### QUOTED PASSAGE ###
Monsieur Verdoux, Blu-ray (1947/2013)

by | Apr 8, 2013 | DVD & Blu-ray Video Reviews

Monsieur Verdoux, Blu-ray (1947/2013)

Cast: Charles Chaplin, Martha Raye, Marilyn Nash
Director: Charles Chaplin
Studio: Janus Films/The Criterion Collection 652 [3/26/13]
Video: 1.33:1 (4:3) 1080p HD B&W
Audio: English PCM mono
Subtitles: English
Extras: “Chaplin Today: Monsieur Verdoux” with Claude Chabrol (2003), “Charlie Chaplin and the American Press (new), Audio interview with Marilyn Nash, Radio spots and trailers, Illustrated 34-page booklet with essay by critic Ignatiy Vishnevetsky and pieces by critic Andre Bazin and Chaplin.
Length: 124 minutes
Rating: *****

For this 1947 effort, on a story which he purchased from Orson Welles (who wanted to star Chaplin in it but Chaplin wanted to direct it himself), Chaplin gave up his effort to keep silent cinema alive and made a totally talky movie that was actually ahead of its time. It doesn’t suffer from attempts to mix silent pantomime with sound films as did his films of the 1930s.  Instead of Welles’ idea of a drama about a famous French mass murderer named Landru, Chaplin created a dapper gent with numerous identities, who has a real family of an invalid wife and small son and following loosing his longtime bank clerk job, making a practice of marrying wealthy older women, killing them, and collecting their money.
###
■ TASKS TO CARRY OUT
a. Please extract the stretch of the Monsieur Verdoux review from "For this 1947" through "collecting their money.".
b. Extend the Monsieur Verdoux review with new text that picks up after its final sentence.
### DATA TO EXAMINE ###
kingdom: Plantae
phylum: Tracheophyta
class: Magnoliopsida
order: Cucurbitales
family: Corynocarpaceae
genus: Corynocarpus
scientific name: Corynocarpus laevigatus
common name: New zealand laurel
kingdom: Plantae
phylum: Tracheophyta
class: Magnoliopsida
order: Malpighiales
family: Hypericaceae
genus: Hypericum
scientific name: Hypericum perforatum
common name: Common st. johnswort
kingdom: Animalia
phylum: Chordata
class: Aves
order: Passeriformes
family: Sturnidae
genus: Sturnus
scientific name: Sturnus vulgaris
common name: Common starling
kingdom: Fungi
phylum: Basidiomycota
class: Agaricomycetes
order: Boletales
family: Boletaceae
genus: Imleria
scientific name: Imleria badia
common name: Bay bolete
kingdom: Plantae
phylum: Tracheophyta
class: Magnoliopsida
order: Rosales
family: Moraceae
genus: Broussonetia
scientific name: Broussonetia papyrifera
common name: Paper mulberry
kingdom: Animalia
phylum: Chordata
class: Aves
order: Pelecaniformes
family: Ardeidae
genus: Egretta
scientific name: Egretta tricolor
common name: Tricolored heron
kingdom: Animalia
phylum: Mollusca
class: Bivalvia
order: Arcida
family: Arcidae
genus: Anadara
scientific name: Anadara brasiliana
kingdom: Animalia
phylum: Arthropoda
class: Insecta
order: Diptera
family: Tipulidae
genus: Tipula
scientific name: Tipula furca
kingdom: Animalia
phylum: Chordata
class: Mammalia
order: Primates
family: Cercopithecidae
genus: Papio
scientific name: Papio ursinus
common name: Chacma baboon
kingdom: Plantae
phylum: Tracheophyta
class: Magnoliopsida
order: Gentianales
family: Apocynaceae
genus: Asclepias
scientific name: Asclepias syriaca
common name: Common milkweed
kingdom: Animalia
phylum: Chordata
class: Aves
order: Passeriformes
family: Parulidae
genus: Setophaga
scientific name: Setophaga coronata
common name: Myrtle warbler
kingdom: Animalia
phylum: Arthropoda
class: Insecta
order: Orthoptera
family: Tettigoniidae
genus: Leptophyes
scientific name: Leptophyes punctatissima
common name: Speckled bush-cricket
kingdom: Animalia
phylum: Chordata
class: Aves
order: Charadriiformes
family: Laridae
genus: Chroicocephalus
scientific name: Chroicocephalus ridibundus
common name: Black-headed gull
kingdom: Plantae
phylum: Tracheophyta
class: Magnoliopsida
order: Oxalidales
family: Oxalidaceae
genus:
###
■ TASK RESPONSES
a.
For this 1947 effort, on a story which he purchased from Orson Welles (who wanted to star Chaplin in it but Chaplin wanted to direct it himself), Chaplin gave up his effort to keep silent cinema alive and made a totally talky movie that was actually ahead of its time. It doesn’t suffer from attempts to mix silent pantomime with sound films as did his films of the 1930s.  Instead of Welles’ idea of a drama about a famous French mass murderer named Landru, Chaplin created a dapper gent with numerous identities, who has a real family of an invalid wife and small son and following loosing his longtime bank clerk job, making a practice of marrying wealthy older women, killing them, and collecting their money.

b.
He’s clearly playing against type, but there is plenty of comedy, part of it being his fumbling attempts to kill some of the women, which sometimes fail to work out, and a hilarious bit  in a rowboat with Martha Raye. At the end, Verdoux gives up all hope, partly due to the Depression ruining him, somehow (though unexplained) losing his real family, and his philosophizing about what he has done as a result of the return of the young woman with a positive life outlook, whom he originally was going to kill as an experiment and instead gave money to and sent her away.

Some might think the film is grim, and it didn’t do well when first released, but now is regarded by many as one of Chaplin’s greatest films. One of the included extras develops the terrible press which Chaplin began to receive in the 40s due to his probably true philandering, but mainly false accusations that he was a Communist since he had supported the idea of the U.S. joining more closely with the Russians to create a second front during World War II, which might have ended the war sooner.